In Egypt, as in Iran, much of the support that the two contending reactionary forces enjoyed grew out of loathing and disgust for the other:

“[Morsi] won the election, but only just. And many who got him over the line in the run-off had voted not from conviction – but because they saw him as marginally more preferable to his opponent in the final round: Mubarak’s last prime minister. But rather than keeping everyone onside, Morsi was seen as increasingly divisive, open only to Islamist ideas, and loyal only to the Brotherhood…..

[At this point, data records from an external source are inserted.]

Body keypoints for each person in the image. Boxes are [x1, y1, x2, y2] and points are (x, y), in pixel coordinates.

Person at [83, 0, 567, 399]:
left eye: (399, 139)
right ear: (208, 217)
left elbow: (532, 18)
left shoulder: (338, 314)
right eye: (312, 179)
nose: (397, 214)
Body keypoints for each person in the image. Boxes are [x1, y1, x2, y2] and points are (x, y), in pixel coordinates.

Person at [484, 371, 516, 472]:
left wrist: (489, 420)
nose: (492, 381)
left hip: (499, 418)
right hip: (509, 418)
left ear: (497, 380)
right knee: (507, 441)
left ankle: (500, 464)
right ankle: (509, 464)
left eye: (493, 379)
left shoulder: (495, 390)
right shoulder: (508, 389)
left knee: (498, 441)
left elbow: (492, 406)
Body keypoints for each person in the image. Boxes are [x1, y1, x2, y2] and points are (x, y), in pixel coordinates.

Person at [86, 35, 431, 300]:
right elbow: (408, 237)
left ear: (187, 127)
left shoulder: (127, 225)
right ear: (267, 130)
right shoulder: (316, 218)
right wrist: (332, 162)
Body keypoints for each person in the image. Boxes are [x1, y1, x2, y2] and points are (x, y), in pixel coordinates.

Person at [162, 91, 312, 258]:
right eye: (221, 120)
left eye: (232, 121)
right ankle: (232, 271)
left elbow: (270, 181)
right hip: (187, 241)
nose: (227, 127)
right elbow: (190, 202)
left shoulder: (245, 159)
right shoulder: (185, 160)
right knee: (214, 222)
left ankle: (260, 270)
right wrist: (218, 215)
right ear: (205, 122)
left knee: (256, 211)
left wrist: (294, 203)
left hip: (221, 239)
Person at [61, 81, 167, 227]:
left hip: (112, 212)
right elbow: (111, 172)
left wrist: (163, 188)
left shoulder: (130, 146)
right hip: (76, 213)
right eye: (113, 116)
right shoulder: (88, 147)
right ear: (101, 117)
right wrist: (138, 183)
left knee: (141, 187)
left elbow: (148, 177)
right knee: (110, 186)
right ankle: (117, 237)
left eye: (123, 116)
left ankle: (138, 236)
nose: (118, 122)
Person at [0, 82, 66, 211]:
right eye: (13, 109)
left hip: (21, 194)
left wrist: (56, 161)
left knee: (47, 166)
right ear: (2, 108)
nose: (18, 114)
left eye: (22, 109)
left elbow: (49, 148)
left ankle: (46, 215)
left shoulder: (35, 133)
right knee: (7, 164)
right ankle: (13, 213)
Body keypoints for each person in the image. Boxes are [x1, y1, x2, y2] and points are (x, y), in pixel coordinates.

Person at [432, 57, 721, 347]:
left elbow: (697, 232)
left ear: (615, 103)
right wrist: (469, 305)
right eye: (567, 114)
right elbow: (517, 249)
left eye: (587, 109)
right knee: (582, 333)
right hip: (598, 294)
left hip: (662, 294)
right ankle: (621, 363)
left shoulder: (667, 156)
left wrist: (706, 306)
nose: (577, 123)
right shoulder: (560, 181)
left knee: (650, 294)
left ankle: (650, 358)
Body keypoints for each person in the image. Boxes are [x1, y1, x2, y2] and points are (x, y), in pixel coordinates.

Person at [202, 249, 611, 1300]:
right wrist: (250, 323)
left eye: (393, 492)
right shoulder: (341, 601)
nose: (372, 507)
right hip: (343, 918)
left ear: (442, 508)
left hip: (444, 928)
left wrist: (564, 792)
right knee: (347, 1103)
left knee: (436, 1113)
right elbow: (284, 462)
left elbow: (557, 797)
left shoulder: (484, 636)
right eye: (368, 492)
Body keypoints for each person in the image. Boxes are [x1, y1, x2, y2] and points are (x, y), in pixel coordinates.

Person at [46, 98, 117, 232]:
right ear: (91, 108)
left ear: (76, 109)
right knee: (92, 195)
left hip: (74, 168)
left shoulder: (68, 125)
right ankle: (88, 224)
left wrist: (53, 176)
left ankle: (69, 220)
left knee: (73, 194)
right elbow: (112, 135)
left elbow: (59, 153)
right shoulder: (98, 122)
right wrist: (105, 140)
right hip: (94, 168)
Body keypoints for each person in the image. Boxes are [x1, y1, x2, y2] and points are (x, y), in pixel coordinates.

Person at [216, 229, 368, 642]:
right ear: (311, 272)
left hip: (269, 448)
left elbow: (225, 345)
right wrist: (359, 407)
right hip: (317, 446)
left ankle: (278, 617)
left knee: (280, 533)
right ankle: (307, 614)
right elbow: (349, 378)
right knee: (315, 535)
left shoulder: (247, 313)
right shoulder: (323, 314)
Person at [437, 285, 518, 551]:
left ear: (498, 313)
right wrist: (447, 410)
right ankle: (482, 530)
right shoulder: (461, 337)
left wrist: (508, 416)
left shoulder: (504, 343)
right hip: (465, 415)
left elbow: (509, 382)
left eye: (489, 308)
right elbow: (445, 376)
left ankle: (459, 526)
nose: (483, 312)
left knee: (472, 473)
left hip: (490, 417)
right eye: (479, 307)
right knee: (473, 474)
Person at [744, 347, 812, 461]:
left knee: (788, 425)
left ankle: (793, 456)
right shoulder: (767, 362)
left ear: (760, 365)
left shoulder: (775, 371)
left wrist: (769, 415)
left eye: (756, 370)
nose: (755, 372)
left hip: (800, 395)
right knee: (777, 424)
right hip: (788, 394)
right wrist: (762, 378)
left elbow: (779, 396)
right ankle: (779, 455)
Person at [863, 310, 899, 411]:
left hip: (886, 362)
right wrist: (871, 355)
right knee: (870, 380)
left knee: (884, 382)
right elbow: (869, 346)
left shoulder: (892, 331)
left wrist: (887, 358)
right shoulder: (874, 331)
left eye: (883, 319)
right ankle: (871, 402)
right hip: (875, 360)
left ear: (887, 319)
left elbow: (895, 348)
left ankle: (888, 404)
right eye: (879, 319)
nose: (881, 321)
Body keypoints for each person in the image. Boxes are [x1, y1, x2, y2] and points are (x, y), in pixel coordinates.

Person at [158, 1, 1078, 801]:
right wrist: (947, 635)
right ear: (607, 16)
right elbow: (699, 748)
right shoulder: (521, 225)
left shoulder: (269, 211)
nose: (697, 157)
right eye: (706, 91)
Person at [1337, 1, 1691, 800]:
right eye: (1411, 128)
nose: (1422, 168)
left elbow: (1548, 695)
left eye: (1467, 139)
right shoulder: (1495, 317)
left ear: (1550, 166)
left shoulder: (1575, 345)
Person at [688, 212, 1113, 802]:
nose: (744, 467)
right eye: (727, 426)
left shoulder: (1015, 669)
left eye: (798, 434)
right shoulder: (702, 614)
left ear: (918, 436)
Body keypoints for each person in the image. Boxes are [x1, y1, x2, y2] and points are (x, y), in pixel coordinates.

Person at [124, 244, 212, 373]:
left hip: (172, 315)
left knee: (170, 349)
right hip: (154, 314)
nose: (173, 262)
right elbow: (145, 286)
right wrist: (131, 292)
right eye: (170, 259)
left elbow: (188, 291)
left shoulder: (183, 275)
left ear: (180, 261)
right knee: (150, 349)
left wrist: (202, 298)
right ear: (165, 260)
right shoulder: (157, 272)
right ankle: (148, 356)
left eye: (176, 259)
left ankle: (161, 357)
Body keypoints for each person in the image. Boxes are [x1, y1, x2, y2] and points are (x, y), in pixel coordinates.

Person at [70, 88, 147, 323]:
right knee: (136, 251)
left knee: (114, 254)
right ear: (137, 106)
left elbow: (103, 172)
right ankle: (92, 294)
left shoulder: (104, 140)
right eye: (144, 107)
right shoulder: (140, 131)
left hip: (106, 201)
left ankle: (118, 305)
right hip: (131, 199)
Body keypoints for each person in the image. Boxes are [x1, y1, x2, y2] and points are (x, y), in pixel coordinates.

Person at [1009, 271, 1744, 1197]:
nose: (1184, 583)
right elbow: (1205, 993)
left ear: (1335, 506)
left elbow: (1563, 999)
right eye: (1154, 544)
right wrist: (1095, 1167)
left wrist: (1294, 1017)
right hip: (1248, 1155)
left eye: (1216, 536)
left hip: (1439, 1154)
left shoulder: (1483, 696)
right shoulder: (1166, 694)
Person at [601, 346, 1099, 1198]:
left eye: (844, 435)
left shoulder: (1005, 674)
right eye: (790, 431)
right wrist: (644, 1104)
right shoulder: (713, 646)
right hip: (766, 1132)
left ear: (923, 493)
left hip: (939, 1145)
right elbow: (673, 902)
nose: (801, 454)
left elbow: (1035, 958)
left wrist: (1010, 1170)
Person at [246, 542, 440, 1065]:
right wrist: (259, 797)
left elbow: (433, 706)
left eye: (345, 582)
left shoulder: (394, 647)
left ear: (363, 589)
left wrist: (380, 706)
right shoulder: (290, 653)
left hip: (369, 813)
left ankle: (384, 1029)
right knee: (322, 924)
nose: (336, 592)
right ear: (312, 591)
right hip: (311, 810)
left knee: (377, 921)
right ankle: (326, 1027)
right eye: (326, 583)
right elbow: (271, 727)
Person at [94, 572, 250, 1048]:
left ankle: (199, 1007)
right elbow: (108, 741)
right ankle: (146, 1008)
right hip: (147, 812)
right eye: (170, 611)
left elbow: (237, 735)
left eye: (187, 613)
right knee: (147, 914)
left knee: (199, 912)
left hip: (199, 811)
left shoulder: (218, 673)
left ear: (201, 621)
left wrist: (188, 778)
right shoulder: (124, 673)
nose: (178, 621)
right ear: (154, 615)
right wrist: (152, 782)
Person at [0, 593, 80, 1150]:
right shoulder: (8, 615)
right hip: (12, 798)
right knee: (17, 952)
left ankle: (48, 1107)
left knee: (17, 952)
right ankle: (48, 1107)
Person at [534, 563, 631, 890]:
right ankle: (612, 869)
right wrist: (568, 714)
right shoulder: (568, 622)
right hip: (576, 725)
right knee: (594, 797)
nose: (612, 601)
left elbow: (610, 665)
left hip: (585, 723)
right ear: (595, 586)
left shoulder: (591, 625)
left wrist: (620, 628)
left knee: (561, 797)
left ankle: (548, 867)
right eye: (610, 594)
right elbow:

“But the event that may have sealed his fate came a month later, in November 2012. Seeking to fast-track a controversial, Islamist-slanted constitution, Morsi awarded himself total executive control, allowing himself to bypass judicial procedures to ensure the text was put to a public vote without further debate. The decision led to deadly street fights between Brotherhood supporters and leftist and liberals outside the presidential palace.”
theguardian.com, 1 June, 2015

Faced with mounting opposition, Morsi was determined to cling to office. Things reached a climax on 30 June, 2013, when a mass mobilization of millions demanded his removal:

“The singularity of the 30 June rallies lies in the fact that, at least in Cairo, the crowds were simply too large to be compared to anything that went on before: not only was Tahrir square, the iconic centre of the Egyptian revolution, much more densely packed than on any previous occasion according to the unanimous commentary of all seasoned observers, but Ittihadiye, the area around the presidential palace in Heliopolis, drew crowds that would, on their own, rank this incident in the annals of mass protest anywhere in the world! So this was a formidable movement that would scare any party in government and any ruling class!

“And yet the Brotherhood and the other Islamist movements, with certain exceptions, showed no signs of giving in. On the one hand, they organized counter demonstrations and sit-ins that reached up to the hundreds of thousands. There were also clashes all around the country before, during and after the landmark date of 30 June that led to scores of casualties on both sides. On the other hand, Morsi himself stood his ground and declared squarely that he was not going to give in to the demands of the opposition….

“The deadlock born from the confrontation of two nearly equal social and political forces was simply inextricable. It threatened civil war. It was into this void that the army stepped in and staged its coup. This was a classic case of Bonapartism.”*
socialistproject.ca, July 4, 2013

Morsi represented the Muslim Brotherhood—his commitment to bourgeois democracy was no greater than that of the Egyptian military. As in Iran, there was no reason for the working class to bloc with either of these reactionary forces. And, as in Iran, there was no revolutionary leadership capable of leading the struggle for a historically progressive resolution to the impasse, by channelling widespread alienation from both military and Islamic reaction into a fight for workers’ power.

In Egypt in 2013, as in Iran 1979, dual defeatism was the only policy for genuine Bolsheviks. Contrary to what you may imagine, no real “positions and gains” for working people in terms of democratic rights (or anything else) remained under the rule of the Brotherhood. Backing Morsi against the military meant siding with Islamic reaction; and, as in Iran, opposition to theocratic would-be dictators did not amount to support for military reaction. We can only agree with your observation that getting this issue wrong is likely to be “fatal” for revolutionaries “in the long run,” and hope that once you have a chance to investigate the facts our positions on this issue will begin to converge.